January 03, 2024

5 Countries That No Longer Exist

Countries make up the world, from distinct regional dialects and cultures shared across an area, to geopolitics and international trade. Borders aren’t merely a line of demarcation to show where one nation starts and another ends, but a pragmatic way to determine boundaries.

That is, until a country is no more, and maps need to be redrawn.

Here are five countries that no longer exist:


The Federal Democratic Republic of Ethiopia was once known as Abyssinia, named after the Abyssinians found mostly around present-day Ethiopia and neighboring Eritrea during the 13th century. Abyssinia became Ethiopia over time through multiple treaties with the United States of America and Britain, starting in 1926.

The country endured several invasions, Muslim-Christian conflicts – due to its proximity to the Middle East – and World War II. Despite all these conflicts, Ethiopia finally gained its independence on 21 August 1995.


The island state situated off the coast of India has a history going all the way back to the sixth century, when the Sinhalese people decided to set up camp and live there in peace. That is, until the Tamil kingdom from the mainland took over in the 15th century.

The following centuries saw the Portuguese, Dutch and British fighting over it. Originally called Ceylon, it eventually became its own nation on 4 February 1948, taking the name “Sri Lanka” from the original people who once inhabited it.

The Republic of Texas

Once upon a time, the “Lone Star State” was its own country after it declared itself independent from the Republic of Mexico on 2 March 1836. It applied for annexation to the United States of America (USA)in the same year, but was turned down.

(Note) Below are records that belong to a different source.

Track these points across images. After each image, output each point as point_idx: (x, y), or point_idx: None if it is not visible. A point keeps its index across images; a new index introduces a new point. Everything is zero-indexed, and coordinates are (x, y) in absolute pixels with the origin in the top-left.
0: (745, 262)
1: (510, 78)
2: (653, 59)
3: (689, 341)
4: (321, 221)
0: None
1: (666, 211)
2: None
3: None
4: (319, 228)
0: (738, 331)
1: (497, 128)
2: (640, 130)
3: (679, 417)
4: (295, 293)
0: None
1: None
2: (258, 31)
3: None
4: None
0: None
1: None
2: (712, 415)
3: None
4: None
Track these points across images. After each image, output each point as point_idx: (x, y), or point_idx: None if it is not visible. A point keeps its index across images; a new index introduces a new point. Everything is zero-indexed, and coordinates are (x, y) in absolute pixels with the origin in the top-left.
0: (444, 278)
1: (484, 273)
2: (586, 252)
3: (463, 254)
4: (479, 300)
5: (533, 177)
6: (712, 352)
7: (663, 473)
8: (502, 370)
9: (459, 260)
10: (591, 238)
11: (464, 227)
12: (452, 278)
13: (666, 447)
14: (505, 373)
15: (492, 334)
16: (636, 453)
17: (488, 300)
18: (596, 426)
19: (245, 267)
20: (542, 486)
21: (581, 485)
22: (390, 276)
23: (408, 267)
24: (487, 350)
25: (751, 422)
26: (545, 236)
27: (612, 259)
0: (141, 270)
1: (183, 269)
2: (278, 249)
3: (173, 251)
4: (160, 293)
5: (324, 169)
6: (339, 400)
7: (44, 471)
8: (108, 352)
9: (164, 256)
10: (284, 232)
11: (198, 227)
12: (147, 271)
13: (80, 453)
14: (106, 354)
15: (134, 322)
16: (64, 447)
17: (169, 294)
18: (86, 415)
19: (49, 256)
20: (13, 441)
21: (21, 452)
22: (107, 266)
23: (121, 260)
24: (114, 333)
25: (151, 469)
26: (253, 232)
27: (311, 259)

Six years later, however, on 29 December 1845, the Republic of Texas was annexed into the USA, becoming the 28th state and thus gaining admission into the union.

Union of Soviet Socialist Republics (USSR)

The most powerful federal union of states in the world started its existence in 1922, after the October Revolution of 1917 saw the Bolshevik revolutionaries overthrow the House of Romanov of the Russian Empire.

The USSR endured a man-made famine in 1932, as well as World War II which ended in 1945; two years later, it entered into a Cold War with the USA that ended in 1989, but it was in 1991 that the USSR saw its demise after a failed coup by hardcore communists, which led to the last Soviet leader, Mikhail Gorbachev, resigning from office.


The Democratic Republic of Congo was once known as the Republic of Zaire in 1971. Its name was derived from the Congo River that flows through the region.

A popular uprising by the Congolese people saw the Belgium authorities surrender power to the
local populace and the country gained its independence on 30 June 1960. The change in name arrived after the conflict between Laurent-Desire Kabila’s militia and president Mobuto Sese Seko’s security forces in 1996, leaving the former in charge.